Présentation des personnages
Cléopâtre est la reine d’Egypte à la chevelure aussi noire que ses yeux. C’est une femme qui obtient tout ce qu’elle veut immédiatement. En revenant d’Egypte après avoir assisté à la panégyrie, elle confie à Charmion, son esclave favori, qu’elle s’ennuie. Elle souhaite une aventure pour trouver du réconfort dans cette Egypte qui l’effraie et qui la rend morose. Cette femme orgueilleuse, ne laisse pas transparaître sa joie lorsque Meïamoun lui confie son amour pour elle. Cléopâtre passe d’un amant à un autre rapidement comme le souligne Charmion dès le deuxième chapitre “On voit bien […] que la reine n’a pas eu d’amant […] depuis un mois.”. Après s’être délectée de Meïamoun, elle retourne profiter de Marc-Antoine comme si rien ne s’était passé.
Meïamoun est le fils de Mandouschopsch. Ce jeune homme d’une vingtaine d’années ne vit que pour les aventures périlleuses où il chasse les hyènes et les lions. Sa beauté attire de nombreuses femmes qu’ils répudient une à une (Nephté, la fille du prêtre Afomoutis, Lamia, l’hétaïre d’Athènes, Flora, la courtisane romaine). Meïamoun regrette sa condition d’homme infortuné qui fait qu’il est inconnu pour la femme dont il est éperdument amoureux : Cléopâtre la reine d’Egypte. Il tente le tout pour le tout en lui délivrant un message. Après avoir été pris à l’épier dans son bain, Cléopâtre lui accorde une nuit d’orgie. Sachant qu’il n’aura droit d’être aimé par elle que durant cette seule nuit, Meïamoun accepte de mourir dès le lendemain. Il boit la coupe renfermant le liquide empoisonné et épouse la mort.
Charmion est l’esclave grec favori de Cléopâtre. Cette dernière se confie à elle. Charmion assure le bien-être de sa maîtresse.
Phrehipephbour est le chef des rameurs. Il évite de justesse le courroux de Cléopâtre lorsqu’il revient bredouille après avoir recherché l’homme qu’elle avait aperçu du haut de sa fenêtre.

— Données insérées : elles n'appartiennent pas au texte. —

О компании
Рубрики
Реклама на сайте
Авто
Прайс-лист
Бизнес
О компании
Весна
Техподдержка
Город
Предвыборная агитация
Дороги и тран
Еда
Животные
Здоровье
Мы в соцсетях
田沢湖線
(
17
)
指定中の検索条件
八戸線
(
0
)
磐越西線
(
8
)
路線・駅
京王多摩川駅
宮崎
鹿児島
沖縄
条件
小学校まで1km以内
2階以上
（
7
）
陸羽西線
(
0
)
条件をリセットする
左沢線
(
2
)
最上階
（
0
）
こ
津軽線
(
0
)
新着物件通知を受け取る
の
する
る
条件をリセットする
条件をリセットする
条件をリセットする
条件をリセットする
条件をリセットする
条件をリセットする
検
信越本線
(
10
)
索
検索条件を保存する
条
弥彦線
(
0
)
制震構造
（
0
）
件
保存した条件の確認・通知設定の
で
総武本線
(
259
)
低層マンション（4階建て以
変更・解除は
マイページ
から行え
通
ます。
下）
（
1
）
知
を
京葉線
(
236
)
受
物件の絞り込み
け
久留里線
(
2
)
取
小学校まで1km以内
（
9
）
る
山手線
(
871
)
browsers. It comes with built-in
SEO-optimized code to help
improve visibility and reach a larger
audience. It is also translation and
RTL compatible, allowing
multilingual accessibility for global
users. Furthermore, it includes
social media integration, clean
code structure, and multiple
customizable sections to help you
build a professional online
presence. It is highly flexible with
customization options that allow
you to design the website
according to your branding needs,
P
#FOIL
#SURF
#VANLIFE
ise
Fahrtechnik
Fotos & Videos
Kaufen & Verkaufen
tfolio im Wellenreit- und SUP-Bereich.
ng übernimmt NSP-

Marc-Antoine est l’amant officiel de Cléopâtre. Il n’arrive qu’à la fin et permet à Cléopâtre de rejeter son “jouet”, représenté en la personne de Meïamoun, qui a comblé son ennui le temps d’une nuit.
Analyse de l’œuvre
Dans Une nuit de Cléopâtre, Théophile Gautier nous plonge dans une nouvelle au genre romantique assez sombre. L’auteur nous parle d’un amour impossible, entre un illustre inconnu, Meïamoun qui n’a pour lui que le luxe de l’aventure et la beauté de la jeunesse. Cet amour à sens unique est clairement exprimé lorsque Meïamoun compare cet amour qu’il a pour la reine, à l’amour que pourrait ressentir un homme pour une étoile “C’est une étrange situation que d’aimer une reine ; c’est comme si l’on aimait une étoile”. Une situation dramatique qui apporte encore plus de mélancolie dans les lignes qui suivent : “encore l’étoile vient-elle chaque nuit briller à sa place dans le ciel ; c’est une espèce de rendez-vous mystérieux : vous la retrouvez, vous la voyez, elle ne s’offense pas de vos regards !”.

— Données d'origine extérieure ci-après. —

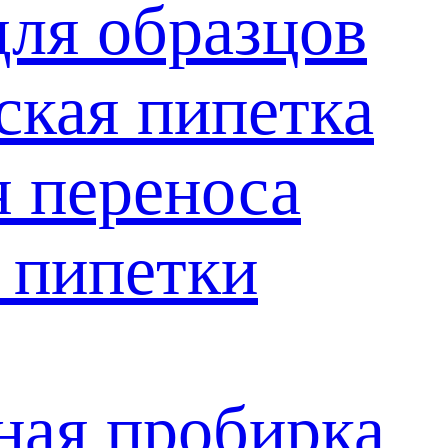
для образцов
ская пипетка
я переноса
 пипетки
ая пробирка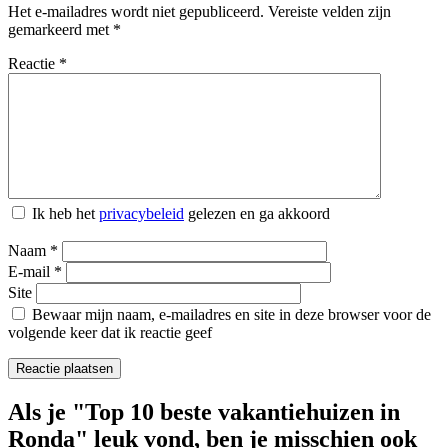
Het e-mailadres wordt niet gepubliceerd.
Vereiste velden zijn
gemarkeerd met
*
Reactie
*
Ik heb het
privacybeleid
gelezen en ga akkoord
Naam
*
E-mail
*
Site
Bewaar mijn naam, e-mailadres en site in deze browser voor de
volgende keer dat ik reactie geef
Als je "Top 10 beste vakantiehuizen in
Ronda" leuk vond, ben je misschien ook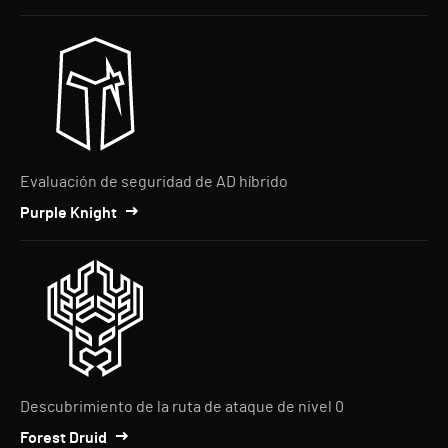
Evaluación de seguridad de AD híbrido
Purple Knight
Descubrimiento de la ruta de ataque de nivel 0
Forest Druid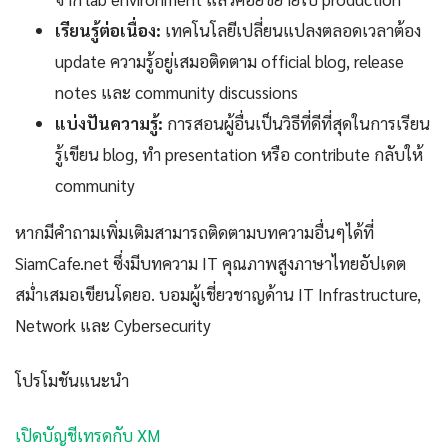
เรียนรู้ต่อเนื่อง:
เทคโนโลยีเปลี่ยนแปลงตลอดเวลาต้อง
update ความรู้อยู่เสมอติดตาม official blog, release
notes และ community discussions
แบ่งปันความรู้:
การสอนผู้อื่นเป็นวิธีที่ดีที่สุดในการเรียน
รู้เขียน blog, ทำ presentation หรือ contribute กลับให้
community
หากมีคำถามเพิ่มเติมสามารถติดตามบทความอื่นๆได้ที่
SiamCafe.net ซึ่งมีบทความ IT คุณภาพสูงภาษาไทยอัปเดต
สม่ำเสมอเขียนโดยอ. บอมผู้เชี่ยวชาญด้าน IT Infrastructure,
Network และ Cybersecurity
โปรโมชันแนะนำ
เปิดบัญชีเทรดกับ XM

Dans son œuvre, Théophile Gautier prémédite la tournure des événements de façon implicite en désignant Morphée comme “le frère de la mort”. Et c’est exactement ce qu’il se passe dans Une nuit de Cléopâtre, l’amour tant rêvé, tant désiré par Meïamoun l’entraîne dans la mort. Aussi furtif qu’est cet amour, qui ne dure qu’une seule nuit, il est ironique de se dire que l’auteur a choisi l’étoile pour comparaison. En effet, dans cette courte nouvelle, l’étoile filante aurait été plus appropriée, cet astre volant qui ne vit qu’un court instant avant de s’éteindre à tout jamais, comme cet amour “partagé” entre Meïamoun et Cléopâtre. Si nous mettons le mot partagé entre guillemets, c’est que cet amour partagé n’est qu’une illusion. En effet, si Meïamoun est comblé par cette nuit d’orgie que lui offre la reine d’Egypte, cette dernière se sert de ce prétendant. Elle se nourrit de son amour pour goûter à ce qu’elle désire tant sur le moment : “un plaisir nouveau, une sensation inconnue”. Puis, lorsque Marc-Antoine arrive au palais, elle rejette ce pauvre Meïamoun qui n’a été pour elle qu’un simple divertissement pour combler son ennui.